*Requirement*. Set every entry down again exactly, omitting none.

(Page-level text extractions)
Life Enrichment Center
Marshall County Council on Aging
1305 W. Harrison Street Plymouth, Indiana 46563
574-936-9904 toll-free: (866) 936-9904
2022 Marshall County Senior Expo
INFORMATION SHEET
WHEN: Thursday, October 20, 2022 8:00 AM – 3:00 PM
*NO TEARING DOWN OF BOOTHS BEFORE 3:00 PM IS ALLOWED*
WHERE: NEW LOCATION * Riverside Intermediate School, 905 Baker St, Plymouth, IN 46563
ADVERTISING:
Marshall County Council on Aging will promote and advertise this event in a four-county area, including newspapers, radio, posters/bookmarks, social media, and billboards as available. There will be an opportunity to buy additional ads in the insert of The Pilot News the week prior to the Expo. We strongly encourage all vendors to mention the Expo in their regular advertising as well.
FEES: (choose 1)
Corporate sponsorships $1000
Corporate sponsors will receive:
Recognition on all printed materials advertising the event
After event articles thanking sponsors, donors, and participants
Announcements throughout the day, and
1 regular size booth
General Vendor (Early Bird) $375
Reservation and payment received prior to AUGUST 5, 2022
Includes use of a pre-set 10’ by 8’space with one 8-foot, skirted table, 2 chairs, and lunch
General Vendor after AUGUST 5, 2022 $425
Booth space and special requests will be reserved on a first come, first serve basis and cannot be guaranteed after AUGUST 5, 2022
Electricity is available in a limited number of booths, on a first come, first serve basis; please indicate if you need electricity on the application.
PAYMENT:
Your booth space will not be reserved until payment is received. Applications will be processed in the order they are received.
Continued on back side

*Output for this exercise*.
Life Enrichment Center
Marshall County Council on Aging
1305 W. Harrison Street Plymouth, Indiana 46563
574-936-9904 toll-free: (866) 936-9904
2022 Marshall County Senior Expo
INFORMATION SHEET
WHEN: Thursday, October 20, 2022 8:00 AM – 3:00 PM
*NO TEARING DOWN OF BOOTHS BEFORE 3:00 PM IS ALLOWED*
WHERE: NEW LOCATION * Riverside Intermediate School, 905 Baker St, Plymouth, IN 46563
ADVERTISING:
Marshall County Council on Aging will promote and advertise this event in a four-county area, including newspapers, radio, posters/bookmarks, social media, and billboards as available. There will be an opportunity to buy additional ads in the insert of The Pilot News the week prior to the Expo. We strongly encourage all vendors to mention the Expo in their regular advertising as well.
FEES: (choose 1)
Corporate sponsorships $1000
Corporate sponsors will receive:
Recognition on all printed materials advertising the event
After event articles thanking sponsors, donors, and participants
Announcements throughout the day, and
1 regular size booth
General Vendor (Early Bird) $375
Reservation and payment received prior to AUGUST 5, 2022
Includes use of a pre-set 10’ by 8’space with one 8-foot, skirted table, 2 chairs, and lunch
General Vendor after AUGUST 5, 2022 $425
Booth space and special requests will be reserved on a first come, first serve basis and cannot be guaranteed after AUGUST 5, 2022
Electricity is available in a limited number of booths, on a first come, first serve basis; please indicate if you need electricity on the application.
PAYMENT:
Your booth space will not be reserved until payment is received. Applications will be processed in the order they are received.
Continued on back side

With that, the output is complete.